GH-42971: [C++] Parquet stream writer: Allow writing BYTE_ARRAY with converted type NONE
This allows to store binary data of arbitrary length in a parquet file, without having to wrongly declare it as UTF-8.
Fixes the writer part of #42971
The reader part has already been fixed in 4d825497cb04c9e1c288000a7a8f75786cc487ff and this uses a similar implementation, but with a stricter set of "exceptions" (only byte arrays with NONE type are allowed).
Rationale for this change
Hello,
We are trying to store binary data (in our case, dump of captured CAN messages) in a parquet file. The data has a variable length (from 0 to 8 bytes) and is not an UTF-8 string (or a text string at all). For this, physical type BYTE_ARRAY and logical type NONE seems appropriate.
Unfortunately, the parquet writer will not let us do that. We can do either fixed length and converted type NONE, or variable length and converted type UTF-8. This change relaxes the type check on byte arrays to allow use of the NONE converted type.
What changes are included in this PR?
Allow the parquet stream writer to store data in a BYTE_ARRAY with NONE logical type. The changes are based to similar changes made earlier to the stream reader.
Are these changes tested?
I'm not sure if this is the right way to fix this problem.
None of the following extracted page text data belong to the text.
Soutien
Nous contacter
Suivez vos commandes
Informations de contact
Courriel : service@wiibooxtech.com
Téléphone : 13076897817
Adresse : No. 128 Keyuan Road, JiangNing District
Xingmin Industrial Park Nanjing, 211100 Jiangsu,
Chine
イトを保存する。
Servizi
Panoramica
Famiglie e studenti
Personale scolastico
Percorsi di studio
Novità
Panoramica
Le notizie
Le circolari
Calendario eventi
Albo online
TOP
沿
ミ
I'm happy to add tests if needed after the general idea has been validated.
In particular, the NONE type does not assume ASCII text (with no NULL bytes inside), so the operator<<(const char* v) method may need to be excluded from this (and only allow UTF-8), what do you think? In that case, what would be the way of implementing this without making slightly different versions of CheckColumn for each case?
Are there any user-facing changes?
Parquet stream writer allows using BYTE_ARRAY witn NONE converted type for storage of arbitrary binary data.
- GitHub Issue: #42971
Thanks for opening a pull request!
If this is not a minor PR. Could you open an issue for this pull request on GitHub? https://github.com/apache/arrow/issues/new/choose
Opening GitHub issues ahead of time contributes to the Openness of the Apache Arrow project.
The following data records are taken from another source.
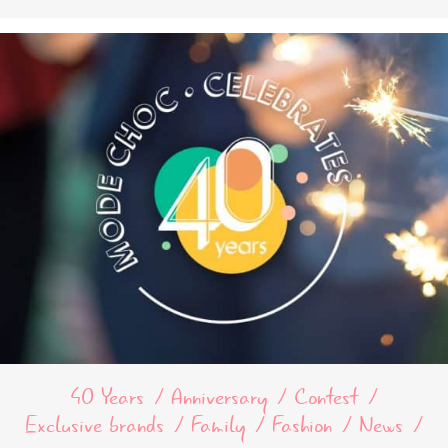
40 Years
Anniversary
Contest
Exclusive brands
Family
Fashion
News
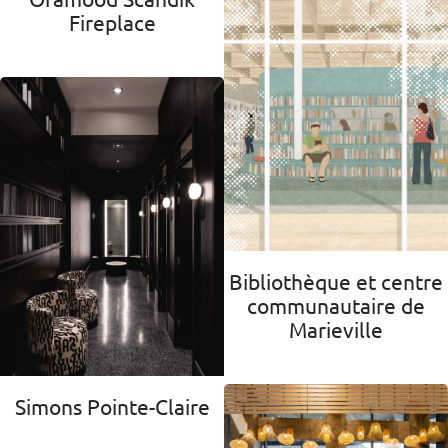
Fireplace
Bibliothèque et centre
communautaire de
Marieville
Simons Pointe-Claire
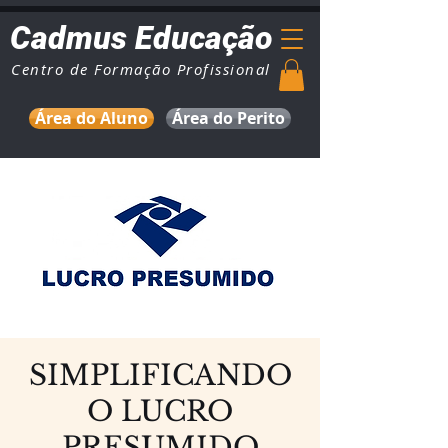
Cadmus Educação
Centro de Formação Profissional
Área do Aluno
Área do Perito
SIMPLIFICANDO
O LUCRO
PRESUMIDO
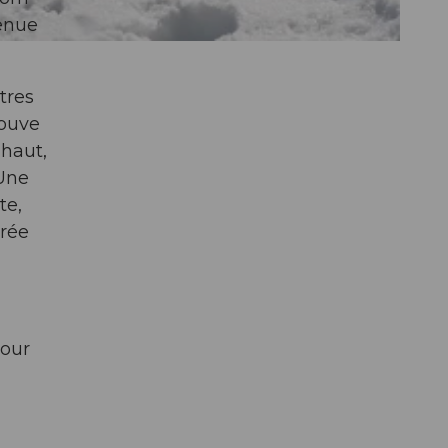
venue
tres
rouve
 haut,
 Une
te,
irée
pour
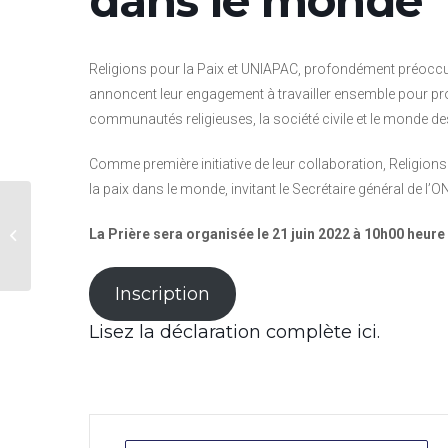
dans le monde
Religions pour la Paix et UNIAPAC, profondément préoccupés
annoncent leur engagement à travailler ensemble pour pro
communautés religieuses, la société civile et le monde des
Comme première initiative de leur collaboration, Religions
la paix dans le monde, invitant le Secrétaire général de l’O
Board UNIAPAC
Europe et lancement
La Prière sera organisée le 21 juin 2022 à 10h00 heure
du Groupe des
Jeunes UNIAPAC
Europe
Inscription
Lisez la déclaration complète ici.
Then could you also rename the pull request title in the following format?
GH-${GITHUB_ISSUE_ID}: [${COMPONENT}] ${SUMMARY}
or
MINOR: [${COMPONENT}] ${SUMMARY}
In the case of PARQUET issues on JIRA the title also supports:
PARQUET-${JIRA_ISSUE_ID}: [${COMPONENT}] ${SUMMARY}
See also:
mind:
- a test for this
- Mark this pr for parquet stream writer?
Updated the existing test to cover this case, and modified the PR title.
The tests I found does not seem to validate the parquet file contents, is there another place where I could check that?
:warning: GitHub issue #42971 has been automatically assigned in GitHub to PR creator.
Hello, my colleague NicoDbs00 finished my work here, I'm not sure if I need to do something with the github-actions bot to approve his work?
Oops, it seems one our CI setups doesn't like std::basic_string_view<uint8_t>...
https://github.com/apache/arrow/actions/runs/16043863615/job/45271747332?pr=44739#step:7:1125
Perhaps we should use arrow::util::span<const uint8_t> instead. (arrow::util::span is a backport of std::span).
Is it possible to use std::basic_string_view<std::byte> ~~or std::basic_string_view<char>~~?
We don't use std::byte currently in the codebase, so that would seem weird.
Is it possible to use
std::basic_string_view<std::byte>~orstd::basic_string_view<char>~?
generally std::byte, char and uint8_t can be safely casted
Oh, let's ensure the PR description fits in the pre-defined template. Edit: done.
:warning: GitHub issue #42971 has been automatically assigned in GitHub to PR creator.
After merging your PR, Conbench analyzed the 4 benchmarking runs that have been run so far on merge-commit 5852134c7a01dc2a2ddab207b684e46af696f086.
There were no benchmark performance regressions. 🎉
The full Conbench report has more details. It also includes information about 105 possible false positives for unstable benchmarks that are known to sometimes produce them.